Extract each line of the data that contains the word "commune". Case is significant.

- - -

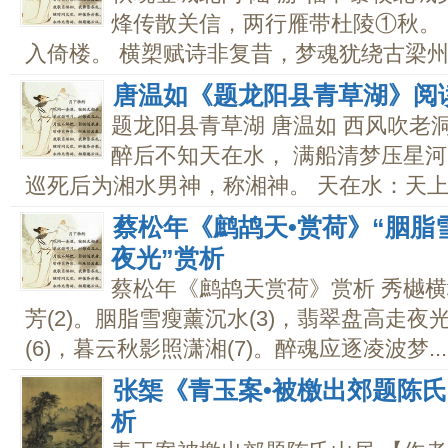
烽传散关信，两行雁带杜陵①秋。
入倚楼。 横槊赋诗非复昔，梦魂犹绕古梁州②
唐温如《题龙阳县青草湖》阅
题龙阳县青草湖 唐温如 西风吹老
醉后不知天在水， 满船清梦压星河
巡死后为湘水男神，称湘神。 天在水：天上的
蔡松年《鹧鸪天•赏荷》“胭脂
夜光”赏析
蔡松年《鹧鸪天赏荷》赏析 秀樾横
芳(2)。胭脂雪瘦薰沉水(3)，翡翠盘高走夜光(
(6)，暮云秋影照潇湘(7)。醉魂应逐凌波梦...
张榘《青玉案•被檄出郊题陈
析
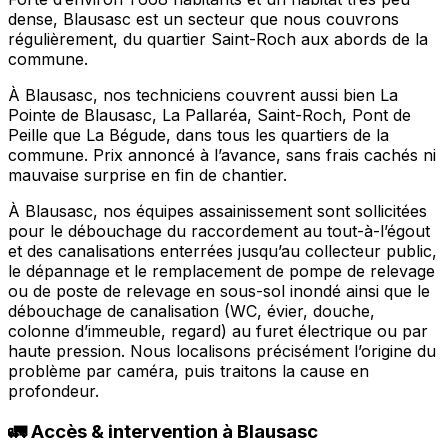
dense, Blausasc est un secteur que nous couvrons
régulièrement, du quartier Saint-Roch aux abords de la
commune.
À Blausasc, nos techniciens couvrent aussi bien La
Pointe de Blausasc, La Pallaréa, Saint-Roch, Pont de
Peille que La Bégude, dans tous les quartiers de la
commune. Prix annoncé à l’avance, sans frais cachés ni
mauvaise surprise en fin de chantier.
À Blausasc, nos équipes assainissement sont sollicitées
pour le débouchage du raccordement au tout-à-l’égout
et des canalisations enterrées jusqu’au collecteur public,
le dépannage et le remplacement de pompe de relevage
ou de poste de relevage en sous-sol inondé ainsi que le
débouchage de canalisation (WC, évier, douche,
colonne d’immeuble, regard) au furet électrique ou par
haute pression. Nous localisons précisément l’origine du
problème par caméra, puis traitons la cause en
profondeur.
🚛 Accès & intervention à Blausasc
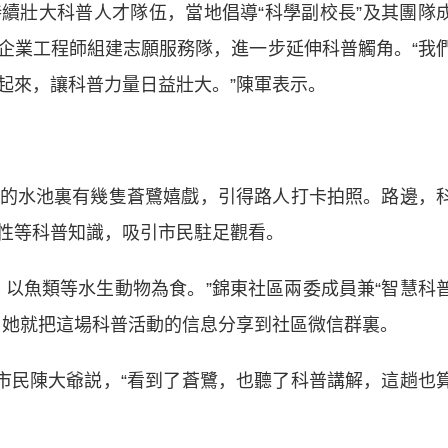
壯大科普人才隊伍，當地倡導“科學副校長”及其團隊
企業工程師組建志願服務隊，進一步延伸科普觸角。“我
起來，讓科普力量日益壯大。”陳軍表示。
水池裏有幾隻蒼鷺嬉戲，引得路人打卡拍照。路邊，
性等科普知識，吸引市民駐足觀看。
魚類等水生動物為食。”錦東社區兩委成員兼“智慧科
，她就把這場科普活動的信息分享到社區微信群裏。
民陳大爺説，“看到了蒼鷺，也聽了科普講解，這趟也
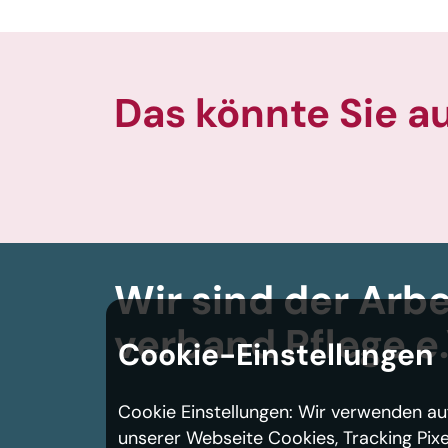
Das könnte Sie a
Wir sind der Arbe
verband
Pflege e.
Cookie-Einstellungen
Cookie Einstellungen: Wir verwenden au
unserer Webseite Cookies, Tracking Pixe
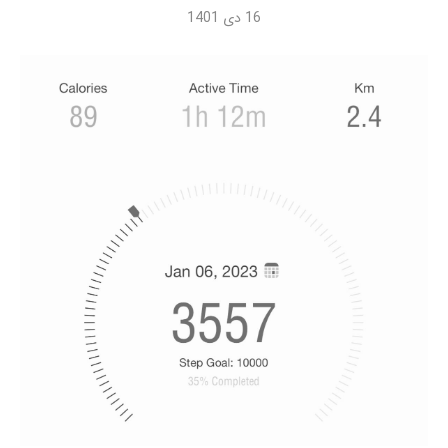
16 دی 1401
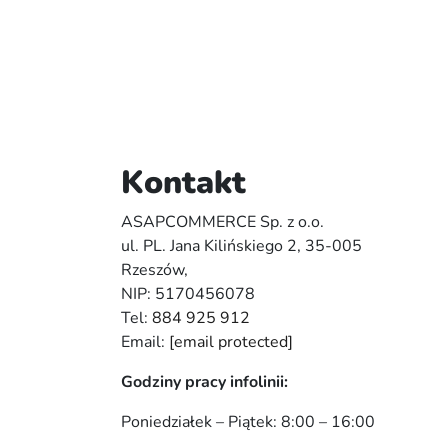
Kontakt
ASAPCOMMERCE Sp. z o.o.
ul. PL. Jana Kilińskiego 2, 35-005
Rzeszów,
NIP: 5170456078
Tel:
884 925 912
Email:
[email protected]
Godziny pracy infolinii:
Poniedziałek – Piątek: 8:00 – 16:00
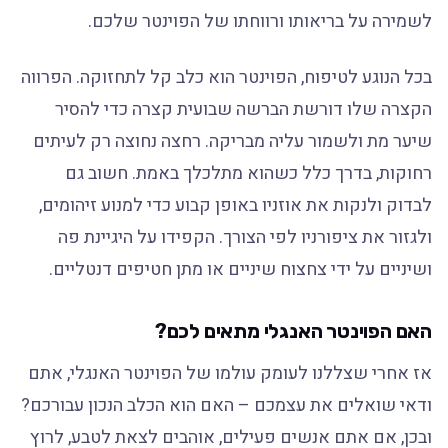
לשמירה על בריאותו ורווחתו של הפוינטר שלכם.
בכל הנוגע לטיפוח, הפוינטר הוא כלב קל לתחזוקה. הפרווה
הקצרה שלו דורשת הברשה שבועית קצרה כדי להסיר
שיער מת ולשמור עליה מבריקה. רחצה נחוצה רק לעיתים
רחוקות, בדרך כלל כשהוא מתלכלך באמת. חשוב גם
לבדוק ולנקות את אוזניו באופן קבוע כדי למנוע זיהומים,
ולגזור את ציפורניו לפי הצורך. הקפידו על היגיינת פה
ושיניים על ידי צחצוח שיניים או מתן חטיפים דנטליים.
האם הפוינטר האנגלי מתאים לכם?
אז אחרי שצללנו לעומק עולמו של הפוינטר האנגלי, אתם
ודאי שואלים את עצמכם – האם הוא הכלב הנכון עבורכם?
ובכן, אם אתם אנשים פעילים, אוהבים לצאת לטבע, לרוץ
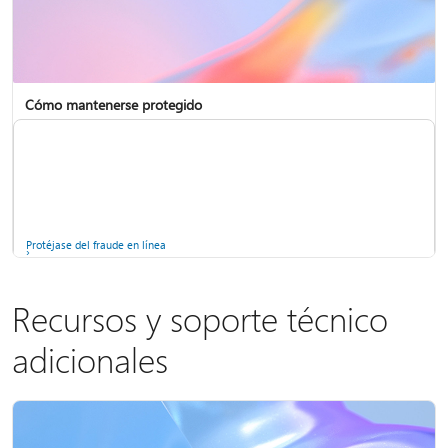
Cómo mantenerse protegido
Copilot en Microsoft 365 Personal, Familia y Premium
Solucionar problemas de Bluetooth en Windows
Protéjase del fraude en línea
Recursos y soporte técnico
adicionales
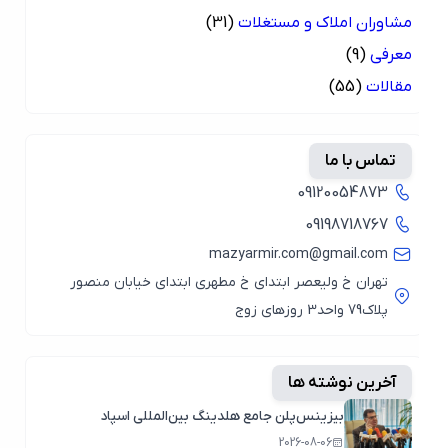
مشاوران املاک و مستغلات
(31)
معرفی
(9)
مقالات
(55)
تماس با ما
09120054873
09198718767
mazyarmir.com@gmail.com
تهران خ ولیعصر ابتدای خ مطهری ابتدای خیابان منصور
پلاک79 واحد3 روزهای زوج
آخرین نوشته ها
بیزینس‌پلن جامع هلدینگ بین‌المللی اسپاد
2026-08-06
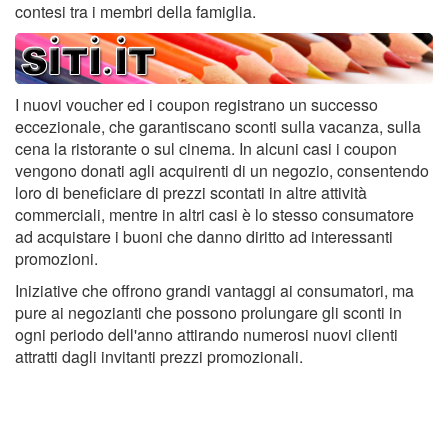
contesi tra i membri della famiglia.
I nuovi voucher ed i coupon registrano un successo
eccezionale, che garantiscano sconti sulla vacanza, sulla
cena la ristorante o sul cinema. In alcuni casi i coupon
vengono donati agli acquirenti di un negozio, consentendo
loro di beneficiare di prezzi scontati in altre attività
commerciali, mentre in altri casi è lo stesso consumatore
ad acquistare i buoni che danno diritto ad interessanti
promozioni.
Iniziative che offrono grandi vantaggi ai consumatori, ma
pure ai negozianti che possono prolungare gli sconti in
ogni periodo dell'anno attirando numerosi nuovi clienti
attratti dagli invitanti prezzi promozionali.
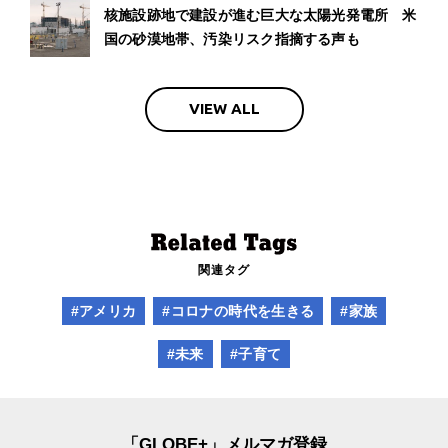
核施設跡地で建設が進む巨大な太陽光発電所 米
国の砂漠地帯、汚染リスク指摘する声も
VIEW ALL
関連タグ
#アメリカ
#コロナの時代を生きる
#家族
#未来
#子育て
「GLOBE+」メルマガ登録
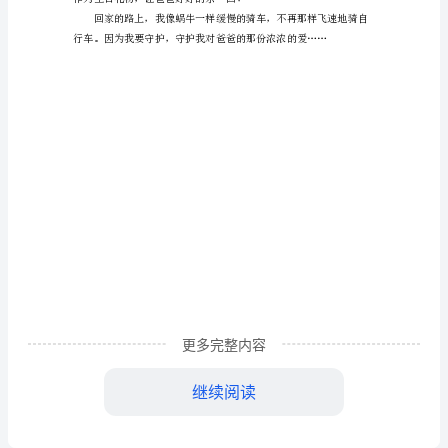
给
爸
爸
的
作
文
范
文
叮
更多完整内容
铃
作为生日礼物，让爸爸好好的
继续阅读
铃，
铃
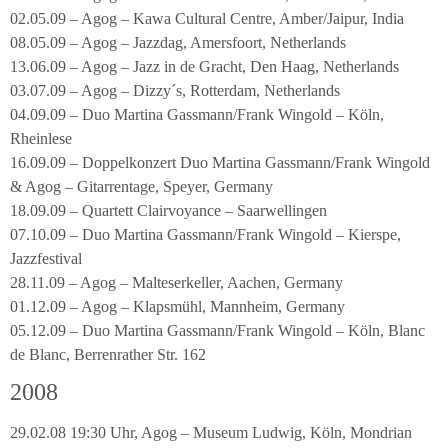
02.05.09 – Agog – Kawa Cultural Centre, Amber/Jaipur, India
08.05.09 – Agog – Jazzdag, Amersfoort, Netherlands
13.06.09 – Agog – Jazz in de Gracht, Den Haag, Netherlands
03.07.09 – Agog – Dizzy´s, Rotterdam, Netherlands
04.09.09 – Duo Martina Gassmann/Frank Wingold – Köln,
Rheinlese
16.09.09 – Doppelkonzert Duo Martina Gassmann/Frank Wingold
& Agog – Gitarrentage, Speyer, Germany
18.09.09 – Quartett Clairvoyance – Saarwellingen
07.10.09 – Duo Martina Gassmann/Frank Wingold – Kierspe,
Jazzfestival
28.11.09 – Agog – Malteserkeller, Aachen, Germany
01.12.09 – Agog – Klapsmühl, Mannheim, Germany
05.12.09 – Duo Martina Gassmann/Frank Wingold – Köln, Blanc
de Blanc, Berrenrather Str. 162
2008
29.02.08 19:30 Uhr, Agog – Museum Ludwig, Köln, Mondrian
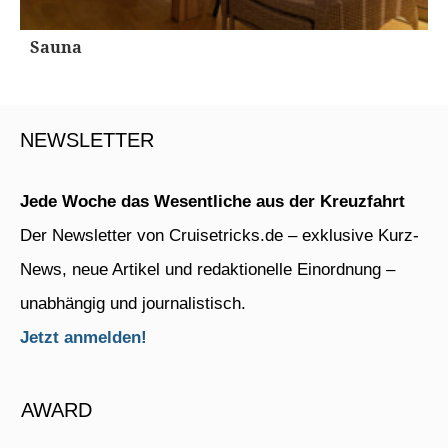
Sauna
NEWSLETTER
Jede Woche das Wesentliche aus der Kreuzfahrt
Der Newsletter von Cruisetricks.de – exklusive Kurz-
News, neue Artikel und redaktionelle Einordnung –
unabhängig und journalistisch.
Jetzt anmelden!
AWARD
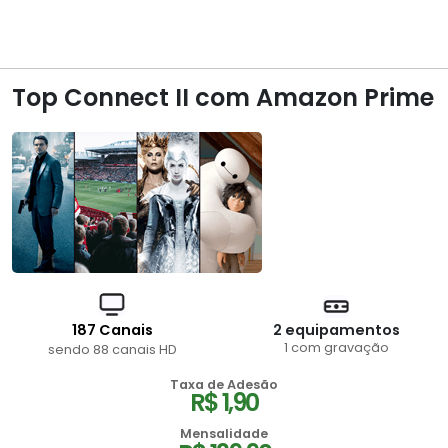
Top Connect II com Amazon Prime
187 Canais
2 equipamentos
1 com gravação
sendo 88 canais HD
Taxa de Adesão
R$ 1,90
Mensalidade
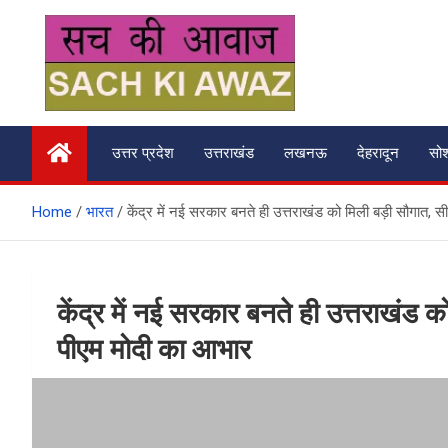
Skip
to
content
सच की आवाज
उत्तर प्रदेश
उत्तराखंड
लखनऊ
देहरादून
सो
Home
भारत
केंद्र में नई सरकार बनते ही उत्तराखंड को मिली बड़ी सौगात,
केंद्र में नई सरकार बनते ही उत्तराखंड 
पीएम मोदी का आभार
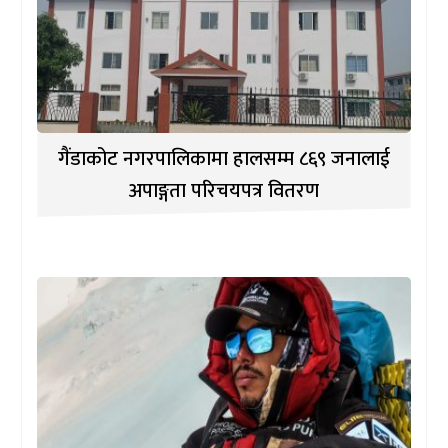
गैंडाकोट नगरपालिकामा हालसम्म ८६९ जनालाई
अपाङ्गता परिचयपत्र वितरण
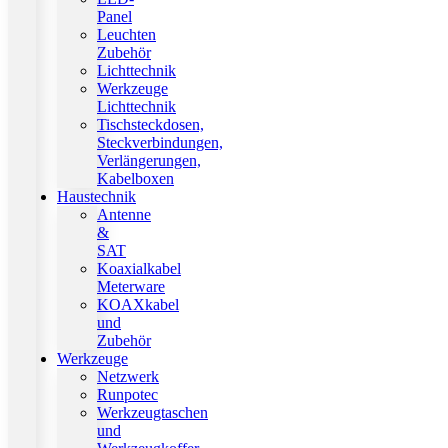
Panel
Leuchten
Zubehör
Lichttechnik
Werkzeuge
Lichttechnik
Tischsteckdosen,
Steckverbindungen,
Verlängerungen,
Kabelboxen
Haustechnik
Antenne
&
SAT
Koaxialkabel
Meterware
KOAXkabel
und
Zubehör
Werkzeuge
Netzwerk
Runpotec
Werkzeugtaschen
und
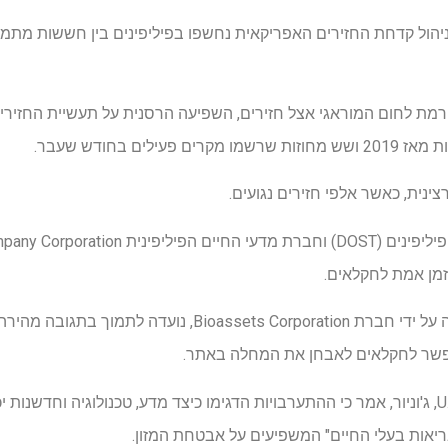
וניהול קדחת החזירים האפריקאית נחשפו בפיליפינים בין חששות מתמש
רמת לחום המוראגי אצל חזירים, השפיעה הרסנית על תעשיית החזירי
נית, כאשר אלפי חזירים נגועים.
מעבדת ביו-צינור ניידת, שפותחה על ידי חברת assets Corporation
פשר לחקלאים לאבחן את המחלה באתר.
מזכירת הדוסט רנאטו U. Solidum, ג'וניור, אמר כי ההתערבויות הדגימו כיצד מדע, טכנולוגיה וח
יאות בעלי החיים" המשפיעים על אבטחת המזון.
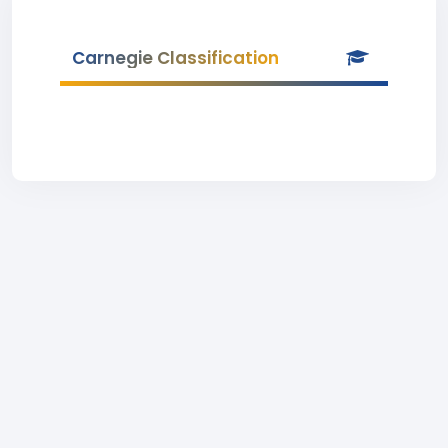
Carnegie Classification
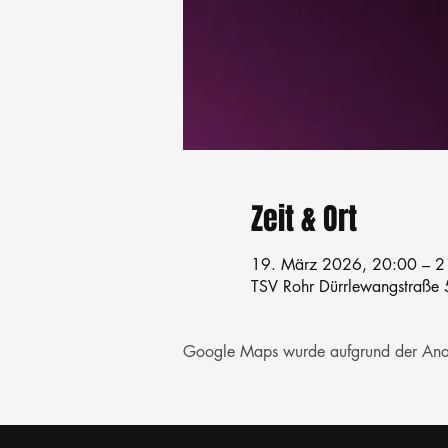
Zeit & Ort
19. März 2026, 20:00 – 2
TSV Rohr Dürrlewangstraße 5
Google Maps wurde aufgrund der Analyt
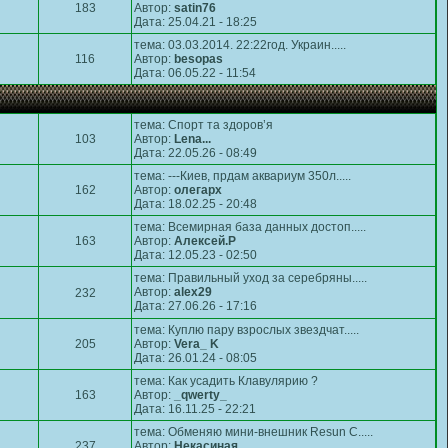
183
Автор:
satin76
Дата: 25.04.21 - 18:25
тема:
03.03.2014. 22:22год. Украин.....
116
Автор:
besopas
Дата: 06.05.22 - 11:54
тема:
Спорт та здоров’я
103
Автор:
Lena...
Дата: 22.05.26 - 08:49
тема:
---Киев, прдам аквариум 350л.....
162
Автор:
олегарх
Дата: 18.02.25 - 20:48
тема:
Всемирная база данных достоп.....
163
Автор:
Алексей.Р
Дата: 12.05.23 - 02:50
тема:
Правильный уход за серебряны.....
Автор:
alex29
232
Дата: 27.06.26 - 17:16
тема:
Куплю пару взрослых звездчат.....
205
Автор:
Vera_ K
Дата: 26.01.24 - 08:05
тема:
Как усадить Клавулярию ?
163
Автор:
_qwerty_
Дата: 16.11.25 - 22:21
тема:
Обменяю мини-внешник Resun C.....
237
Автор:
Некасиная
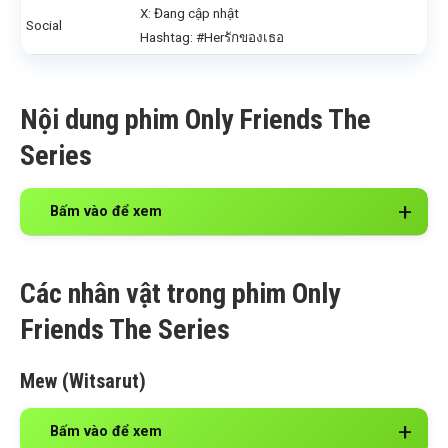
X: Đang cập nhật
Social
Hashtag: #Herรักของเธอ
Nội dung phim Only Friends The
Series
Bấm vào để xem
Các nhân vật trong phim Only
Friends The Series
Mew (Witsarut)
Bấm vào để xem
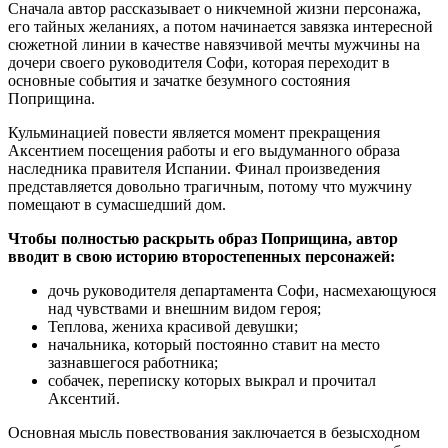
Сначала автор рассказывает о никчемной жизни персонажа,
его тайных желаниях, а потом начинается завязка интересной
сюжетной линии в качестве навязчивой мечты мужчины на
дочери своего руководителя Софи, которая переходит в
основные события и зачатке безумного состояния
Поприщина.
Кульминацией повести является момент прекращения
Аксентием посещения работы и его выдуманного образа
наследника правителя Испании. Финал произведения
представляется довольно трагичным, потому что мужчину
помещают в сумасшедший дом.
Чтобы полностью раскрыть образ Поприщина, автор
вводит в свою историю второстепенных персонажей:
дочь руководителя департамента Софи, насмехающуюся
над чувствами и внешним видом героя;
Теплова, жениха красивой девушки;
начальника, который постоянно ставит на место
зазнавшегося работника;
собачек, переписку которых выкрал и прочитал
Аксентий.
Основная мысль повествования заключается в безысходном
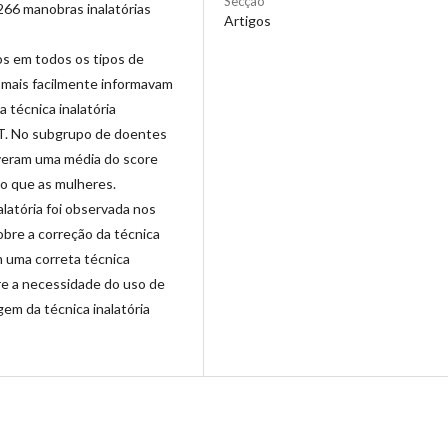
Secção
266 manobras inalatórias
Artigos
os em todos os tipos de
e mais facilmente informavam
a técnica inalatória
AT. No subgrupo de doentes
iveram uma média do score
o que as mulheres.
alatória foi observada nos
obre a correção da técnica
m uma correta técnica
re a necessidade do uso de
em da técnica inalatória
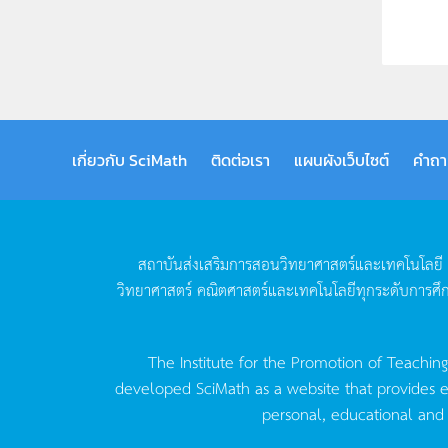
เกี่ยวกับ SciMath
ติดต่อเรา
แผนผังเว็บไซต์
คำถา
สถาบันส่งเสริมการสอนวิทยาศาสตร์และเทคโนโลยี
วิทยาศาสตร์
คณิตศาสตร์และเทคโนโลยีทุกระดับการศึ
The Institute for the Promotion of Teachin
developed SciMath as a website that provides ed
personal, educational and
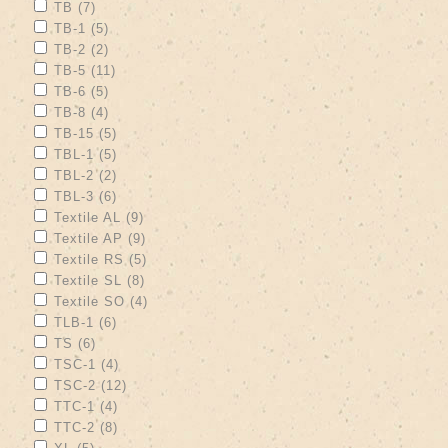
Apply TB filter
Apply TB filter
TB (7)
Apply TB-1 filter
Apply TB-1 filter
TB-1 (5)
Apply TB-2 filter
Apply TB-2 filter
TB-2 (2)
Apply TB-5 filter
Apply TB-5 filter
TB-5 (11)
Apply TB-6 filter
Apply TB-6 filter
TB-6 (5)
Apply TB-8 filter
Apply TB-8 filter
TB-8 (4)
Apply TB-15 filter
Apply TB-15 filter
TB-15 (5)
Apply TBL-1 filter
Apply TBL-1 filter
TBL-1 (5)
Apply TBL-2 filter
Apply TBL-2 filter
TBL-2 (2)
Apply TBL-3 filter
Apply TBL-3 filter
TBL-3 (6)
Apply Textile AL filter
Apply Textile AL filter
Textile AL (9)
Apply Textile AP filter
Apply Textile AP filter
Textile AP (9)
Apply Textile RS filter
Apply Textile RS filter
Textile RS (5)
Apply Textile SL filter
Apply Textile SL filter
Textile SL (8)
Apply Textile SO filter
Apply Textile SO filter
Textile SO (4)
Apply TLB-1 filter
Apply TLB-1 filter
TLB-1 (6)
Apply TS filter
Apply TS filter
TS (6)
Apply TSC-1 filter
Apply TSC-1 filter
TSC-1 (4)
Apply TSC-2 filter
Apply TSC-2 filter
TSC-2 (12)
Apply TTC-1 filter
Apply TTC-1 filter
TTC-1 (4)
Apply TTC-2 filter
Apply TTC-2 filter
TTC-2 (8)
Apply XL filter
Apply XL filter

- - -

Result of the exercise:
commune.
commune. Prix annoncé à l’avance, sans frais cachés ni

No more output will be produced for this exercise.